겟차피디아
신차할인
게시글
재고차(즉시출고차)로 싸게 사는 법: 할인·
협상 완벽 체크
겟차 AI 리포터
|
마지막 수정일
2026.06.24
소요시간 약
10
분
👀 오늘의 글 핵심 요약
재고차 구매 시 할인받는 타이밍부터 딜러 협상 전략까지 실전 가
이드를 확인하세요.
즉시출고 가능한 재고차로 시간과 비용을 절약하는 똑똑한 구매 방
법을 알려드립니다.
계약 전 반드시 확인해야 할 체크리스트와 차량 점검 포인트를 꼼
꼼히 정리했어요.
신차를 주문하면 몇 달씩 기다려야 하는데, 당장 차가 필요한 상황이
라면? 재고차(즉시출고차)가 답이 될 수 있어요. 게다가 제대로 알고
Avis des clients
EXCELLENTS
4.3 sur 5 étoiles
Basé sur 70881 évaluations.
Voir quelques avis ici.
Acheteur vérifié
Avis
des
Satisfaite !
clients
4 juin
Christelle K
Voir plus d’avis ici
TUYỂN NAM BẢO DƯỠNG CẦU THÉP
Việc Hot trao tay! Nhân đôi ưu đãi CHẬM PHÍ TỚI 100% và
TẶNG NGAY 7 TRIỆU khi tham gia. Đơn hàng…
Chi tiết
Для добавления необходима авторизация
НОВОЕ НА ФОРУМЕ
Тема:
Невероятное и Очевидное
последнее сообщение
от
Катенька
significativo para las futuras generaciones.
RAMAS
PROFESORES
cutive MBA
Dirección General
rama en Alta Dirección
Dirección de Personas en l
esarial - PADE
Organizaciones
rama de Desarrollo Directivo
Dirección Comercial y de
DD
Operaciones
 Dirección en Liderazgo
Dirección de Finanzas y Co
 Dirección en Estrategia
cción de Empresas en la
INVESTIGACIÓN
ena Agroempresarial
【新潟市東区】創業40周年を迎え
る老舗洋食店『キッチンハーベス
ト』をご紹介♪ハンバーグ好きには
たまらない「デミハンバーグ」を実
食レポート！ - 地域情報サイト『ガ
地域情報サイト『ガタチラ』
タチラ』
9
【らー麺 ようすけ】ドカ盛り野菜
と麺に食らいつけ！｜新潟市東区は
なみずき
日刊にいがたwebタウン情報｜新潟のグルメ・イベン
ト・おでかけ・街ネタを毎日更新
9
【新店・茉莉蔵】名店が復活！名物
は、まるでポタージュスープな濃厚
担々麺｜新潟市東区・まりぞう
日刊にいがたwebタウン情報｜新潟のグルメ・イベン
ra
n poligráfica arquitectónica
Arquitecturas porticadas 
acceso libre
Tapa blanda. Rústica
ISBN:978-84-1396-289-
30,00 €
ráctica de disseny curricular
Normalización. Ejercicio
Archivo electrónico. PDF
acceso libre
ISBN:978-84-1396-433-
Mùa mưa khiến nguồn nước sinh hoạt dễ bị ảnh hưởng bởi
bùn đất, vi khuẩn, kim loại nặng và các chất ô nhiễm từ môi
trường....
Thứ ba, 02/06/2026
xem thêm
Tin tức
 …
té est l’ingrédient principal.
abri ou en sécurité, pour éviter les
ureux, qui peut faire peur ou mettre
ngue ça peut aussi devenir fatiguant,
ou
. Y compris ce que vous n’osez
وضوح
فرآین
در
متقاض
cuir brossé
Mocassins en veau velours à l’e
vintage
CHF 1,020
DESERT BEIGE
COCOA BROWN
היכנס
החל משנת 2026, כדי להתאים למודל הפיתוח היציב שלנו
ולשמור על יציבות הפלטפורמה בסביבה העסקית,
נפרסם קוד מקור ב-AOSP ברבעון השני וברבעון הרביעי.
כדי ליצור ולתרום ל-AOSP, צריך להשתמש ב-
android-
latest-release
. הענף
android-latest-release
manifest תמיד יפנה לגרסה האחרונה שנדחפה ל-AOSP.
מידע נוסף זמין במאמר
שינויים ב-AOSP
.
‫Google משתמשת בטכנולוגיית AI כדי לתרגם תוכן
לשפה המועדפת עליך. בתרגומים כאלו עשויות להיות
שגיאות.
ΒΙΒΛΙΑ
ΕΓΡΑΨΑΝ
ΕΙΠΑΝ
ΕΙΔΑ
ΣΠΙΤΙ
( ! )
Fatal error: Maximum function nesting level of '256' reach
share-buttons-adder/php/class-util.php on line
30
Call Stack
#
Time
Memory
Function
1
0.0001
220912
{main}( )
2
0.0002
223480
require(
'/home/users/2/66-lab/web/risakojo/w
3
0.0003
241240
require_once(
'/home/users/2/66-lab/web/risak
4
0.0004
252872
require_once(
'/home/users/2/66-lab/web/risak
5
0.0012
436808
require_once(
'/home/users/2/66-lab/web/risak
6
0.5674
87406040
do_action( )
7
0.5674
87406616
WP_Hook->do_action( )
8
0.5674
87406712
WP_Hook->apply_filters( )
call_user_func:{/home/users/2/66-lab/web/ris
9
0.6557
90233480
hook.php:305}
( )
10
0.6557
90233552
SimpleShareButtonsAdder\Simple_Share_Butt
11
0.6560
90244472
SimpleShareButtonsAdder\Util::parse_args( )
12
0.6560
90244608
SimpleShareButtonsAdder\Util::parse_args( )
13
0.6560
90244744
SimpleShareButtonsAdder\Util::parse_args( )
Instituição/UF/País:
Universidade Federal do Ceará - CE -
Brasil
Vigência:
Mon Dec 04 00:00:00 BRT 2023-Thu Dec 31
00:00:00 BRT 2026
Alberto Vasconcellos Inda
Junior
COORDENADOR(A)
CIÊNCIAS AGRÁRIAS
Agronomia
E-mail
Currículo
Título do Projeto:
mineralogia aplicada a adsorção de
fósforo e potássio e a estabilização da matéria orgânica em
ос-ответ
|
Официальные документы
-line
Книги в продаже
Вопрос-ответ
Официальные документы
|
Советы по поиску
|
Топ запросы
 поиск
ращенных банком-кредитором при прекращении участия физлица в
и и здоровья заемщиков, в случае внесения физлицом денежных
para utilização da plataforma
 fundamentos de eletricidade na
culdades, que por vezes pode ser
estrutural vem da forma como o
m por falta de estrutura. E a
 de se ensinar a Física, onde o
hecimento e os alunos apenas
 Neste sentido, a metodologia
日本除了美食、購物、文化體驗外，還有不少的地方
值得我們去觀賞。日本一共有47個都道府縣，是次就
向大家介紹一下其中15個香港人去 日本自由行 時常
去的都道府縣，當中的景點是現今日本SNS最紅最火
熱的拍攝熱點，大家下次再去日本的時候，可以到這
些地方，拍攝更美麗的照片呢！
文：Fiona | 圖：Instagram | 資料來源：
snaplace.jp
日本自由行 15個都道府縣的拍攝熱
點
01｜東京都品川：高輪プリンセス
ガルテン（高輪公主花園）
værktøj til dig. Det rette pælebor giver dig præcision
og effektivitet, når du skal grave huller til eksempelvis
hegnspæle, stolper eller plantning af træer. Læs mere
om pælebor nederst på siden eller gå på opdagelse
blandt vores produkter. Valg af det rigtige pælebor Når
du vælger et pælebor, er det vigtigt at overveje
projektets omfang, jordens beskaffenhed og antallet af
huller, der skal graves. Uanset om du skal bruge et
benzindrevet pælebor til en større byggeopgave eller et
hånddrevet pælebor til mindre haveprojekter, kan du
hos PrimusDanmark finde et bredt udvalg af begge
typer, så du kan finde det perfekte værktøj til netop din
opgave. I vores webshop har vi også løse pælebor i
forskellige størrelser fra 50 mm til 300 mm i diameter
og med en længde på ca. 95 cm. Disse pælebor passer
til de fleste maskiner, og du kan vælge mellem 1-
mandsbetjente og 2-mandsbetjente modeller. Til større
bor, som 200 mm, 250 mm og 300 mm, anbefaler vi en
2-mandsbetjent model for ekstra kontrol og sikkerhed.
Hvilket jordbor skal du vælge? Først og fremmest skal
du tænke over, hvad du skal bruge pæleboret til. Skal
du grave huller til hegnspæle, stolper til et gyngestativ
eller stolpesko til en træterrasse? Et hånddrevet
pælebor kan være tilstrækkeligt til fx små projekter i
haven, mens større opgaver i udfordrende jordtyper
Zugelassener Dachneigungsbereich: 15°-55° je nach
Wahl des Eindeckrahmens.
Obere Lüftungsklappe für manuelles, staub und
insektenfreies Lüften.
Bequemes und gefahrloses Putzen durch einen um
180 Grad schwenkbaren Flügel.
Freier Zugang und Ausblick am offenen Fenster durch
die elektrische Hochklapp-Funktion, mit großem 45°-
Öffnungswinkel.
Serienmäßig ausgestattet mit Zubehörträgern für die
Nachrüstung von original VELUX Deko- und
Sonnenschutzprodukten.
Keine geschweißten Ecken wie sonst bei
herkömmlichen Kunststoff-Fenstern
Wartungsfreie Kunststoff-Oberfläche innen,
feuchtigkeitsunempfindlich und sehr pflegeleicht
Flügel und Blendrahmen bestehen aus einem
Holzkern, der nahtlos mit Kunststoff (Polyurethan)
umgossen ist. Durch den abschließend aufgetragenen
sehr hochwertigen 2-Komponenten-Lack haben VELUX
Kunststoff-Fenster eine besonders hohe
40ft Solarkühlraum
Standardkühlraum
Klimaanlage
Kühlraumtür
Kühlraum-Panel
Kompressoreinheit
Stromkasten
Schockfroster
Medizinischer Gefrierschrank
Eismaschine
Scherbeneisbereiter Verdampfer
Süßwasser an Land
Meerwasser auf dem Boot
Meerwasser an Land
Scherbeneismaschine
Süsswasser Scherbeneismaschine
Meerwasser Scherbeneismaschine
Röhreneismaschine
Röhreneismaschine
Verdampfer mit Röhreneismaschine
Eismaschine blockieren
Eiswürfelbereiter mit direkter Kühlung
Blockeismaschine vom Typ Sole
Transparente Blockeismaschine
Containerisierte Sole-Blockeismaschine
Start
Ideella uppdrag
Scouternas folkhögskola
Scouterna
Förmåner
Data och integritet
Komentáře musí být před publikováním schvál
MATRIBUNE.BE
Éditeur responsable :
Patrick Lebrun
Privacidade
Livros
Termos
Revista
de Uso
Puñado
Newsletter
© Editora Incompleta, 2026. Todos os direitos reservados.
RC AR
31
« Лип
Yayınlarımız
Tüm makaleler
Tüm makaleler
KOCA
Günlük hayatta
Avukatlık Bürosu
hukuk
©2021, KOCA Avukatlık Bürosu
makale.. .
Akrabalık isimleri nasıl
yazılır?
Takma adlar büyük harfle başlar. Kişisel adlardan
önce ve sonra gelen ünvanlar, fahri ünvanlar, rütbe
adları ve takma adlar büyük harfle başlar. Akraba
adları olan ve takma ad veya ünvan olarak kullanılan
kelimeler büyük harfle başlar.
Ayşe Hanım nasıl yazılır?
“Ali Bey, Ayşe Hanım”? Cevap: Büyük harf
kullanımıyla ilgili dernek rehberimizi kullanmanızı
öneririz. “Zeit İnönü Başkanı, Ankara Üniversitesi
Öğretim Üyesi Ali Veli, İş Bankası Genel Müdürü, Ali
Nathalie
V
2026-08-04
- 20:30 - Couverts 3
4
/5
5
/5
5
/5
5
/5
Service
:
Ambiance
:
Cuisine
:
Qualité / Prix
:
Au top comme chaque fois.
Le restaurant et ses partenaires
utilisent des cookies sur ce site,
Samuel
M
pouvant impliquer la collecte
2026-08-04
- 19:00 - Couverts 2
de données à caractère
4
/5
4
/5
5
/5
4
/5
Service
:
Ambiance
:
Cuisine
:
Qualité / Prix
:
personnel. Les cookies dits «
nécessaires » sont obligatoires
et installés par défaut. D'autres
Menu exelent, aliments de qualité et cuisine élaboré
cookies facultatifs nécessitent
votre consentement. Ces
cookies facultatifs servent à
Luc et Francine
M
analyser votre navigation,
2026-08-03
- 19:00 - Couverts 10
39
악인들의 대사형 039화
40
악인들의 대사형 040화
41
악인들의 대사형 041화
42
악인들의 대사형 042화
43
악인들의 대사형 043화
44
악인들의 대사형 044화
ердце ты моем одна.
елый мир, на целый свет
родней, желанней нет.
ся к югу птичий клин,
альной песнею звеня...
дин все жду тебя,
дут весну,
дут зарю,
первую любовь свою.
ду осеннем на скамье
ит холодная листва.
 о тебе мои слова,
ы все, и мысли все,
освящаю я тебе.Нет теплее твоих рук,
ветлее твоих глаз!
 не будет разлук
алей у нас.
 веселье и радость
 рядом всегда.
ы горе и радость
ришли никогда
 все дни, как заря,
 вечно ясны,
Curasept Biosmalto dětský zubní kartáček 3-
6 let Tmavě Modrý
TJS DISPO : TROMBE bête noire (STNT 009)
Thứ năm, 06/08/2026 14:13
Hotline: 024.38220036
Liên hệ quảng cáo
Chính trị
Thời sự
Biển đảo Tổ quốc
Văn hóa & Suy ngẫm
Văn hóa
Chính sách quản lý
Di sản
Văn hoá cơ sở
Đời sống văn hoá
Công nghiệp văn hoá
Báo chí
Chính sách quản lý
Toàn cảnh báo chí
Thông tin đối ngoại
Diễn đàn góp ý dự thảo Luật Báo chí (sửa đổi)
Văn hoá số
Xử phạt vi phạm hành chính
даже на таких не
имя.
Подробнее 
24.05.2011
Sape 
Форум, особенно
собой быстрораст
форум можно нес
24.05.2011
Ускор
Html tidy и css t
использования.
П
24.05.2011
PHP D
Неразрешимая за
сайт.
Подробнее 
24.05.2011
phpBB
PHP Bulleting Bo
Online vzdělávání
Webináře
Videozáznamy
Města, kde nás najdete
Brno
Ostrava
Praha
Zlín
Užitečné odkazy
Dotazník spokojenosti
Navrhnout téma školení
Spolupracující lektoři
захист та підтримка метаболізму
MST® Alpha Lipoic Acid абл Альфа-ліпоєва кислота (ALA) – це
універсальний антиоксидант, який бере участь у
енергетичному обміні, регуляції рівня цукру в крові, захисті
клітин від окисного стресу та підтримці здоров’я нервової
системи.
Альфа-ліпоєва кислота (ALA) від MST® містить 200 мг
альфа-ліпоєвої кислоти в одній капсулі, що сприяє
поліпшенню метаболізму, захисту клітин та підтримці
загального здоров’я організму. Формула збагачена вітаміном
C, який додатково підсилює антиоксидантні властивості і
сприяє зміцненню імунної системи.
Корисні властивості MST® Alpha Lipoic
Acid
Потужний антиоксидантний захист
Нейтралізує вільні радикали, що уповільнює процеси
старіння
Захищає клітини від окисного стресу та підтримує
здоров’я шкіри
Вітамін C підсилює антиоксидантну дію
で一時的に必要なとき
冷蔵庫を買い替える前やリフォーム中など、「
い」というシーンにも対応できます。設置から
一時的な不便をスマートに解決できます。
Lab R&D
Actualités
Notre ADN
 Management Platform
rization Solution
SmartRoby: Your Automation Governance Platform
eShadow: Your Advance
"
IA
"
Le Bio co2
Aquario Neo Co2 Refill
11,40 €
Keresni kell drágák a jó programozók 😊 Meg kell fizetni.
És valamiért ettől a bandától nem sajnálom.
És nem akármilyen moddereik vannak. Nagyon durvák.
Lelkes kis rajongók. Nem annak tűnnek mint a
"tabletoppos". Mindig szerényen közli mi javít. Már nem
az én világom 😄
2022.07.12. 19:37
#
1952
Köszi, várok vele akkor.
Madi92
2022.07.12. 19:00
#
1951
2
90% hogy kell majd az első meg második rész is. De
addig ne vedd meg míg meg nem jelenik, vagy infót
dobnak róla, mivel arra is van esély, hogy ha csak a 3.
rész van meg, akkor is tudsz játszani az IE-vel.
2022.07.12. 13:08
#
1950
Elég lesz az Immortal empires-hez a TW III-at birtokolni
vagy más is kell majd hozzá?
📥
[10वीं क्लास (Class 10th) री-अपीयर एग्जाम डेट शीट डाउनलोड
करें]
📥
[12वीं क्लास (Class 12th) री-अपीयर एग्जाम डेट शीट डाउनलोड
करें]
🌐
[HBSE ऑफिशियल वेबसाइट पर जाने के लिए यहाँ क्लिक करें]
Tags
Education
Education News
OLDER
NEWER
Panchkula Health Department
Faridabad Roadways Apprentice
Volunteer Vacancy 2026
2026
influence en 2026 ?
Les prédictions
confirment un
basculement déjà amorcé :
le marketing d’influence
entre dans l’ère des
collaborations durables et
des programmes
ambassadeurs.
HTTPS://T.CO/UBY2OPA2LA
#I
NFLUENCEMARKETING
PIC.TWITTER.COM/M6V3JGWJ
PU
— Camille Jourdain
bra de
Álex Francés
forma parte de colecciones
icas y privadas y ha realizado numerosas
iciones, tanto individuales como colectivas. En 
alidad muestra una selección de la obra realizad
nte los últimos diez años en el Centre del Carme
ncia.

* _TASK_: Render every line from the start of the entries through the line containing "は、まるでポタージュスープな濃厚", inclusive, as a numbered list, with blank lines omitted.

* _YOUR SOLUTION_:
1. 겟차피디아
2. 신차할인
3. 게시글
4. 재고차(즉시출고차)로 싸게 사는 법: 할인·
5. 협상 완벽 체크
6. 겟차 AI 리포터
7. |
8. 마지막 수정일
9. 2026.06.24
10. 소요시간 약
11. 10
12. 분
13. 👀 오늘의 글 핵심 요약
14. 재고차 구매 시 할인받는 타이밍부터 딜러 협상 전략까지 실전 가
15. 이드를 확인하세요.
16. 즉시출고 가능한 재고차로 시간과 비용을 절약하는 똑똑한 구매 방
17. 법을 알려드립니다.
18. 계약 전 반드시 확인해야 할 체크리스트와 차량 점검 포인트를 꼼
19. 꼼히 정리했어요.
20. 신차를 주문하면 몇 달씩 기다려야 하는데, 당장 차가 필요한 상황이
21. 라면? 재고차(즉시출고차)가 답이 될 수 있어요. 게다가 제대로 알고
22. Avis des clients
23. EXCELLENTS
24. 4.3 sur 5 étoiles
25. Basé sur 70881 évaluations.
26. Voir quelques avis ici.
27. Acheteur vérifié
28. Avis
29. des
30. Satisfaite !
31. clients
32. 4 juin
33. Christelle K
34. Voir plus d’avis ici
35. TUYỂN NAM BẢO DƯỠNG CẦU THÉP
36. Việc Hot trao tay! Nhân đôi ưu đãi CHẬM PHÍ TỚI 100% và
37. TẶNG NGAY 7 TRIỆU khi tham gia. Đơn hàng…
38. Chi tiết
39. Для добавления необходима авторизация
40. НОВОЕ НА ФОРУМЕ
41. Тема:
42. Невероятное и Очевидное
43. последнее сообщение
44. от
45. Катенька
46. significativo para las futuras generaciones.
47. RAMAS
48. PROFESORES
49. cutive MBA
50. Dirección General
51. rama en Alta Dirección
52. Dirección de Personas en l
53. esarial - PADE
54. Organizaciones
55. rama de Desarrollo Directivo
56. Dirección Comercial y de
57. DD
58. Operaciones
59.  Dirección en Liderazgo
60. Dirección de Finanzas y Co
61.  Dirección en Estrategia
62. cción de Empresas en la
63. INVESTIGACIÓN
64. ena Agroempresarial
65. 【新潟市東区】創業40周年を迎え
66. る老舗洋食店『キッチンハーベス
67. ト』をご紹介♪ハンバーグ好きには
68. たまらない「デミハンバーグ」を実
69. 食レポート！ - 地域情報サイト『ガ
70. 地域情報サイト『ガタチラ』
71. タチラ』
72. 9
73. 【らー麺 ようすけ】ドカ盛り野菜
74. と麺に食らいつけ！｜新潟市東区は
75. なみずき
76. 日刊にいがたwebタウン情報｜新潟のグルメ・イベン
77. ト・おでかけ・街ネタを毎日更新
78. 9
79. 【新店・茉莉蔵】名店が復活！名物
80. は、まるでポタージュスープな濃厚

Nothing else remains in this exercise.